Adrian bowed his head.

"But I didn't want you to die alone, Daddy. You know I wouldn't do something that horrible to you." She laid her head on his shoulder. "I drank it too."

"Robyn!" Adrian closed his eyes and rested his cheek against her head.

"Sam, we have to call a paramedic," I said.

"Too late," Robyn whispered. "Too late." She snuggled like a small child against her father.

"I need your phone," Sam said, reaching toward Adrian, but Adrian kept his arms around Robyn, slowly stroking her hair. Sam reached into Adrian's pocket to retrieve the phone, then flicked it open and punched in the numbers.

He was talking to the dispatcher when the sheriff arrived. I explained quickly as much as I could, then rushed outside to Patrick. I found him asleep in Sam's car, unaware of what was going on.

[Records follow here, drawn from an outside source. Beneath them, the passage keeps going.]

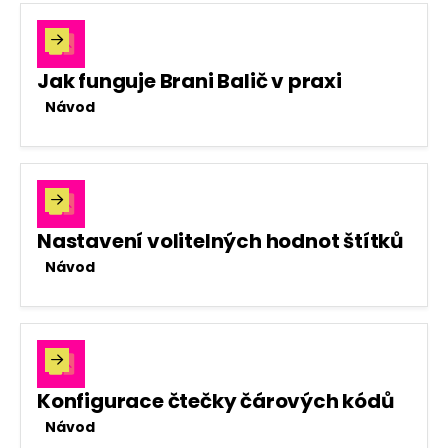

Jak funguje Brani Balič v praxi
Návod

Nastavení volitelných hodnot štítků
Návod

Konfigurace čtečky čárových kódů
Návod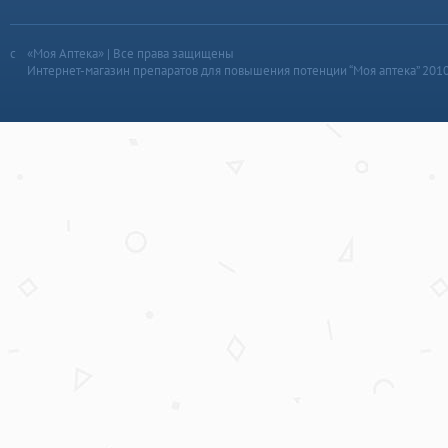
«Моя Аптека» | Все права защищены
Интернет-магазин препаратов для повышения потенции “Моя аптека” 201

Robyn died in her father's arms before the paramedics arrived. Sam said that Adrian refused treatment and died shortly after.

Chapter 24

The week that followed the events at the auction house was, in many ways, more difficult than that which followed my father's death. When Dad died, I knew what I had lost. But while I felt depressed and saddened by the deaths of Adrian and Joseph, whom could I mourn-the people I thought they were?

They were cold-blooded murderers. They had betrayed not only me, but people I loved, my parents and Patrick.

I could do nothing to ease Patrick's pain and confusion, not that week. In his mind, Ashley's fear of her tutor was still too vivid for him to trust me. But Sam knew better than anyone how it felt to be a little boy who had lost his father. He missed his hockey game Saturday night-didn't make it as far as the team bench-not because of the stitches in his leg, but because Patrick needed him.

If Dr. Parker was right, Patrick's sensitivity to Ashley would fade and finally disappear when Patrick's life became different from the kind she had known. The dynamics at Mason's Choice had already changed, and Emily was talking about leaving the estate, which I hoped would hasten the process. I knew I had to be patient.

Trent, Sam, and I spent much of that long week talking to the police, trying to patch together the recent events, though some things would never be verified. Trent told the authorities he had suspected that Ashley was murdered, but did not know who did it. While admitting he felt no affection for Patrick, he said that the prospect of another child's death was a painful reminder to him of the death of Ashley. He also realized that a child's death, occurring twice in a generation, would call unwanted attention to the family and create suspicion. After I was fired, he feared that Patrick was vulnerable, and removed him from the house till he could figure out who was threatening him. Looking back now, I should have realized that if Trent had wanted to hurt or kill Patrick, he wouldn't have brought him to a hotel in town and wouldn't have left behind such an obvious paper trail.